> **Task item**: Print out the records precisely, keeping each line identical to its source.

Saved data entries:
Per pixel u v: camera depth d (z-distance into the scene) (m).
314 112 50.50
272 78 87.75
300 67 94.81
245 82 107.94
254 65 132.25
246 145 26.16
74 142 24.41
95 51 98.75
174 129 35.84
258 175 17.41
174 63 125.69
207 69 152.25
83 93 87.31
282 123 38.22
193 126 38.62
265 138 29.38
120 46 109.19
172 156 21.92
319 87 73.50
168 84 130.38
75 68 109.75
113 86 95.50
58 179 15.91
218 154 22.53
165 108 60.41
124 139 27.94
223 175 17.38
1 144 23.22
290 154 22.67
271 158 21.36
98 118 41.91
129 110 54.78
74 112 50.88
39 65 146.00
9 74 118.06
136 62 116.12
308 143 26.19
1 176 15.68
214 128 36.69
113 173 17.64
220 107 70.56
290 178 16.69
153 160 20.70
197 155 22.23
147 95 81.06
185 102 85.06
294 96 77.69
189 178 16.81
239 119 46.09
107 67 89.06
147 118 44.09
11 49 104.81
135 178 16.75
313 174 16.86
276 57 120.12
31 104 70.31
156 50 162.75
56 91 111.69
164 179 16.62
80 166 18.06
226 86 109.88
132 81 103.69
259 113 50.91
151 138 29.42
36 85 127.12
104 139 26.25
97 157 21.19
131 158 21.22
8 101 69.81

> **Solved exercise**:
Per pixel u v: camera depth d (z-distance into the scene) (m).
314 112 50.50
272 78 87.75
300 67 94.81
245 82 107.94
254 65 132.25
246 145 26.16
74 142 24.41
95 51 98.75
174 129 35.84
258 175 17.41
174 63 125.69
207 69 152.25
83 93 87.31
282 123 38.22
193 126 38.62
265 138 29.38
120 46 109.19
172 156 21.92
319 87 73.50
168 84 130.38
75 68 109.75
113 86 95.50
58 179 15.91
218 154 22.53
165 108 60.41
124 139 27.94
223 175 17.38
1 144 23.22
290 154 22.67
271 158 21.36
98 118 41.91
129 110 54.78
74 112 50.88
39 65 146.00
9 74 118.06
136 62 116.12
308 143 26.19
1 176 15.68
214 128 36.69
113 173 17.64
220 107 70.56
290 178 16.69
153 160 20.70
197 155 22.23
147 95 81.06
185 102 85.06
294 96 77.69
189 178 16.81
239 119 46.09
107 67 89.06
147 118 44.09
11 49 104.81
135 178 16.75
313 174 16.86
276 57 120.12
31 104 70.31
156 50 162.75
56 91 111.69
164 179 16.62
80 166 18.06
226 86 109.88
132 81 103.69
259 113 50.91
151 138 29.42
36 85 127.12
104 139 26.25
97 157 21.19
131 158 21.22
8 101 69.81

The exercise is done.